I am haunted. I am haunted by the ghosts of loved ones passed on and failures I've been responsible for and mistakes made and lessons learned too late and the specter of the child I once was, looking at me, sad and angry; sad that we share the same pain, angry that I let all that potential go to waste. Not only am I not the person I wish I was, I never have been the person I wanted to be. I have always been let down by myself. Some people think my expectations are too high. I always thought expectations should be high, aim high, don't aim low. But I've achieved low. I have people who care a great deal about me and that means a lot. But I so frequently have nothing to offer them. I don't feel like I bring anything to the table. While they talk about jobs and friends they have in real life and some of them about their own families that they've started, wives, husbands, children... I look at myself and think "What have I done with my (almost) 39 years?" I can think of a lot of stalled projects, plans given up on, people hurt, jobs I screwed up, possibilities squandered. All because I have this depression. Something that some people don't even consider a real medical condition.
I honestly don't know any other life than this.
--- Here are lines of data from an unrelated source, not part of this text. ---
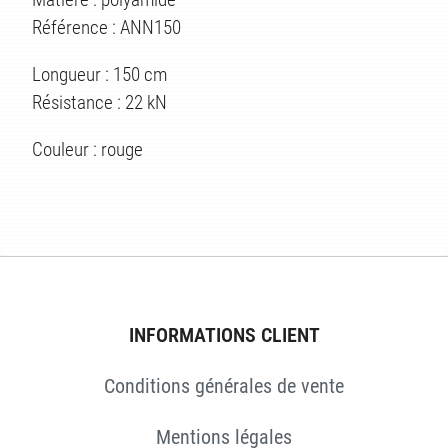
Référence : ANN150
Longueur : 150 cm
Résistance : 22 kN
Couleur : rouge
ÉS
INFORMATIONS CLIENT
Conditions générales de vente
Mentions légales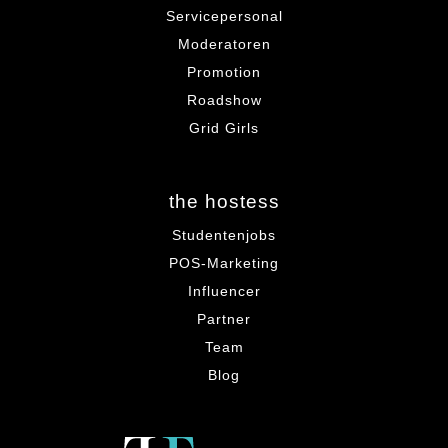
Servicepersonal
Moderatoren
Promotion
Roadshow
Grid Girls
the hostess
Studentenjobs
POS-Marketing
Influencer
Partner
Team
Blog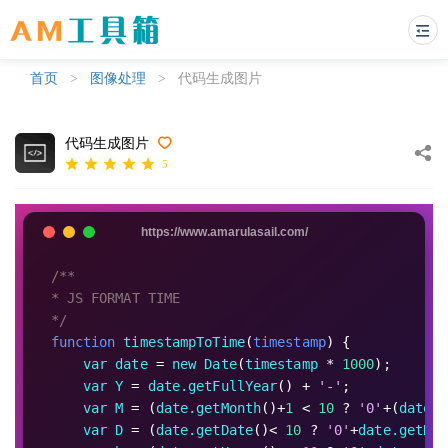
首页
>
图像处理
>
代码生成图片
代码生成图片
5
/**
* JS FORMAT TIME
*/
function
timestampToTime
(
timestamp
) {
var
date
 = 
new
Date
(
timestamp
 * 
1000
);
var
Y
 = 
date.getFullYear
() + 
'-'
;
var
M
 = (
date.getMonth
()+
1
 < 
10
 ? 
'0'
+(
date.g
var
D
 = (
date.getDate
()< 
10
 ? 
'0'
+
date.getDat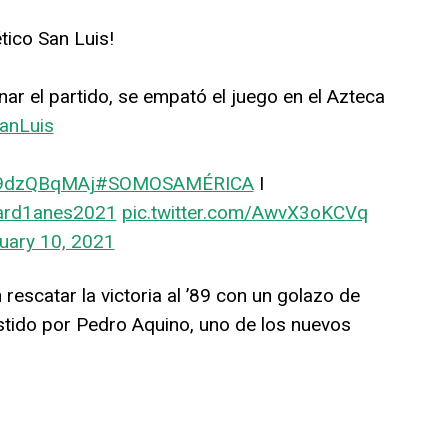
tico San Luis!
ar el partido, se empató el juego en el Azteca
anLuis
/D9dzQBqMAj
#SOMOSAMÉRICA
I
ard1anes2021
pic.twitter.com/AwvX3oKCVq
uary 10, 2021
rescatar la victoria al ’89 con un golazo de
stido por Pedro Aquino, uno de los nuevos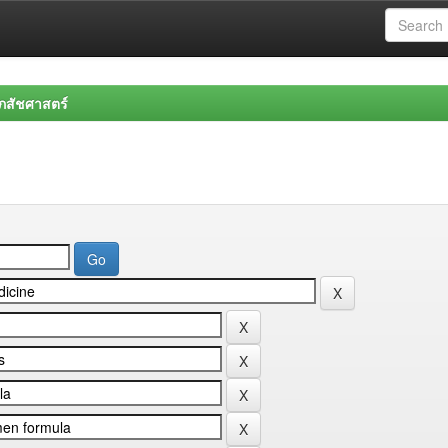
สัชศาสตร์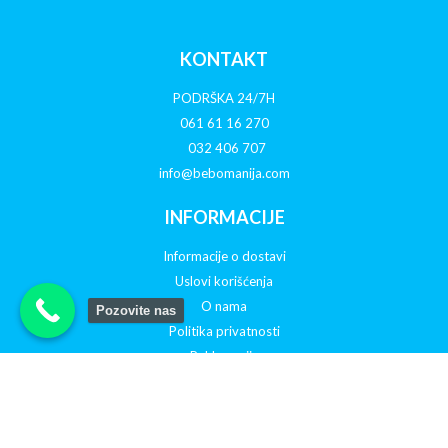
KONTAKT
PODRŠKA 24/7H
061 61 16 270
032 406 707
info@bebomanija.com
INFORMACIJE
Informacije o dostavi
Uslovi korišćenja
O nama
Pozovite nas
Politika privatnosti
Reklamacije
Otkazivanje porudžbine
PRATITE NAS NA DRUŠTVENIM MREŽAMA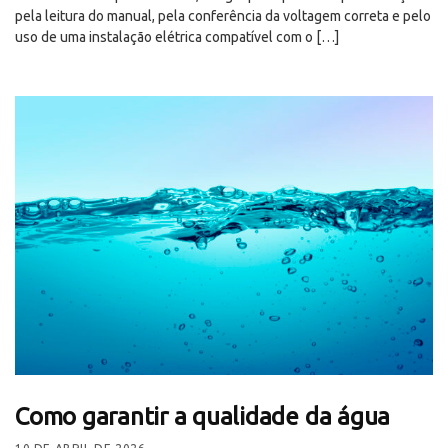
pela leitura do manual, pela conferência da voltagem correta e pelo
uso de uma instalação elétrica compatível com o […]
Como garantir a qualidade da água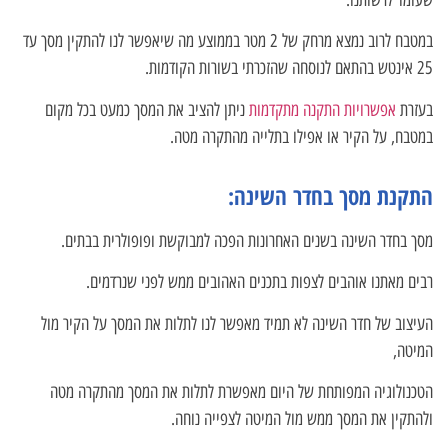
במטבח לרוב נמצא מרחק של 2 מטר בממוצע מה שיאפשר לנו להתקין מסך עד
25 אינטש בהתאם לנוסחה שהזכרתי בשורות הקודמות.
בעזרת
אפשרויות התקנה מתקדמות
ניתן להציב את המסך כמעט בכל מקום
במטבח, על הקיר או אפילו בתלייה מהתקרה מטה.
התקנת מסך בחדר השינה:
מסך בחדר השינה בשנים האחרונות הפכה למבוקשת ופופולרית בבתים.
רבים מאתנו אוהבים לצפות בתכנים האהובים ממש לפני שנרדמים.
העיצוב של חדר השינה לא תמיד מאפשר לנו לתלות את המסך על הקיר מול
המיטה,
הטכנולוגיה המפותחת של היום מאפשרת לתלות את המסך מהתקרה מטה
ולהתקין את המסך ממש מול המיטה לצפייה נוחה.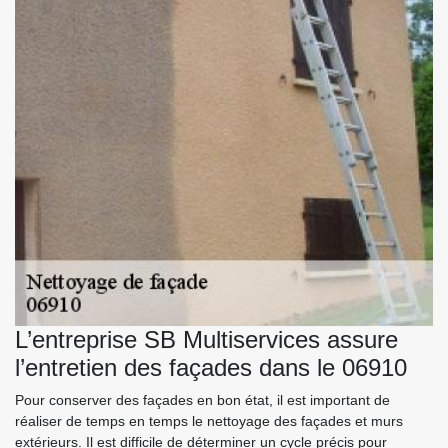
L’entreprise SB Multiservices assure
l’entretien des façades dans le 06910
Pour conserver des façades en bon état, il est important de
réaliser de temps en temps le nettoyage des façades et murs
extérieurs. Il est difficile de déterminer un cycle précis pour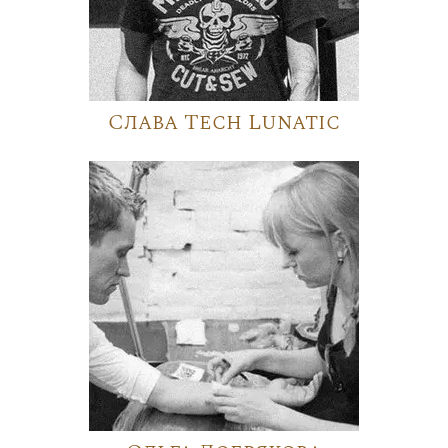
Слава Tech Lunatic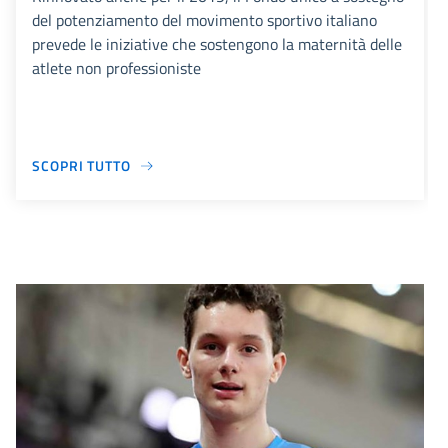
del potenziamento del movimento sportivo italiano
prevede le iniziative che sostengono la maternità delle
atlete non professioniste
SCOPRI TUTTO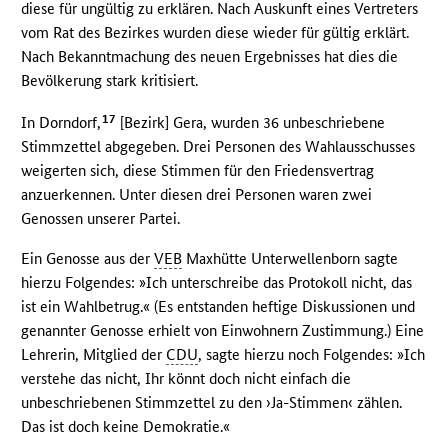
diese für ungültig zu erklären. Nach Auskunft eines Vertreters
vom Rat des Bezirkes wurden diese wieder für gültig erklärt.
Nach Bekanntmachung des neuen Ergebnisses hat dies die
Bevölkerung stark kritisiert.
17
In Dorndorf,
[Bezirk] Gera, wurden 36 unbeschriebene
Stimmzettel abgegeben. Drei Personen des Wahlausschusses
weigerten sich, diese Stimmen für den Friedensvertrag
anzuerkennen. Unter diesen drei Personen waren zwei
Genossen unserer Partei.
Ein Genosse aus der
VEB
Maxhütte Unterwellenborn sagte
hierzu Folgendes: »Ich unterschreibe das Protokoll nicht, das
ist ein Wahlbetrug.« (Es entstanden heftige Diskussionen und
genannter Genosse erhielt von Einwohnern Zustimmung.) Eine
Lehrerin, Mitglied der
CDU
, sagte hierzu noch Folgendes: »Ich
verstehe das nicht, Ihr könnt doch nicht einfach die
unbeschriebenen Stimmzettel zu den ›Ja-Stimmen‹ zählen.
Das ist doch keine Demokratie.«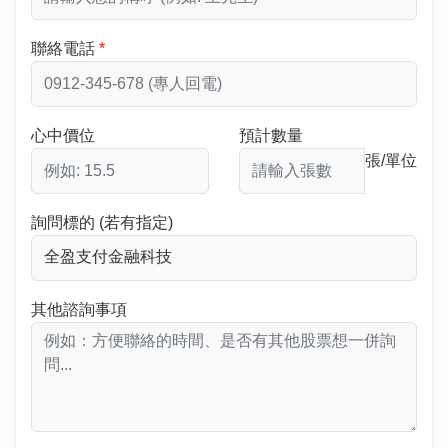
聯絡電話
心中價位
預計數量
張/單位
詢問標的 (若有指定)
其他諮詢事項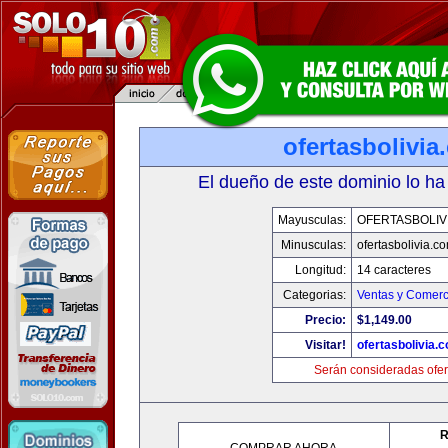
ofertasbolivia
El dueño de este dominio lo ha
Mayusculas:
OFERTASBOLIV
Minusculas:
ofertasbolivia.c
Longitud:
14 caracteres
Categorias:
Ventas y Comerc
Precio:
$1,149.00
Visitar!
ofertasbolivia.
Serán consideradas ofer
R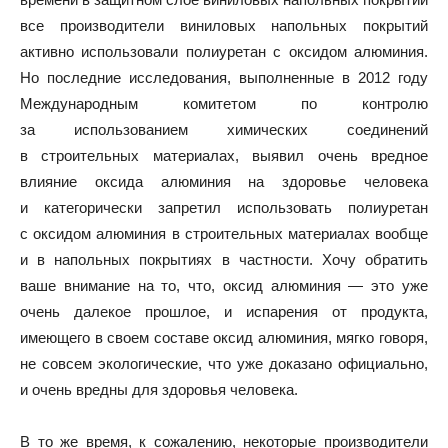
все производители виниловых напольных покрытий
активно использовали полиуретан с оксидом алюминия.
Но последние исследования, выполненные в 2012 году
Международным комитетом по контролю
за использованием химических соединений
в строительных материалах, выявил очень вредное
влияние оксида алюминия на здоровье человека
и категорически запретил использовать полиуретан
с оксидом алюминия в строительных материалах вообще
и в напольных покрытиях в частности. Хочу обратить
ваше внимание на то, что, оксид алюминия — это уже
очень далекое прошлое, и испарения от продукта,
имеющего в своем составе оксид алюминия, мягко говоря,
не совсем экологические, что уже доказано официально,
и очень вредны для здоровья человека.
В то же время, к сожалению, некоторые производители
Whether it's a real medical condition or not, depression seems to be the core of my being. It has carved out a niche in my soul and taken up permanent residence. Either that or the depression actually IS my soul. That feels more likely. My spirit is a spirit of despair and hopelessness.
We have a few days before we have to move and leave this house behind. I can't get my mind around the enormity of that reality that is looming so close. What I'd really like to do is pack up my mind and move and leave Chris Ropes behind and just be someone, anyone, else.
Ohhhh Sweety!!! I know how you feel, you've been telling about it! And I know the feeling you describe myself not as deep or extreme as you do have to cope with but I think I can honestly say, that YOU WILL get through this and that YOU ARE STRONG! The trouble is that when you are at that mindset there is nothing which can make you see that all yourself! You are trapped in this mindset until it get's better! As long as I know you, you always have given your best! It's not your fault, that your condition is holding you back from being the man you would like to be! You are fighting so hard to overcome your depression and conditions and you made such a massive progress! And yes, I'm proud of you - VERY VERY PROUD!!! In a few days, when all this is over you'll be able to relax for the first time in months and you will feel better step by step and carry on the big fight to improve your health! I Love you and I will always support you the best I can!!!! I KNOW YOU WILL GET THROUGH THIS!!!!
ReplyDeleteI have found that the key impact of my depression is my skewed perspective. For example this statement:
ReplyDelete"I have people who care a great deal about me and that means a lot. But I so frequently have nothing to offer them. I don't feel like I bring anything to the table."
While im sure that from your perspective it is true, it is actually false on its face. In just about any conversation you bring a brilliance and insight that is very rare in this world.
The best thing i do for my depression is try to stay aware that my brain lies to me all the time, and while that doesn't change my perspective or feeling it does help not make it the basis for my actions.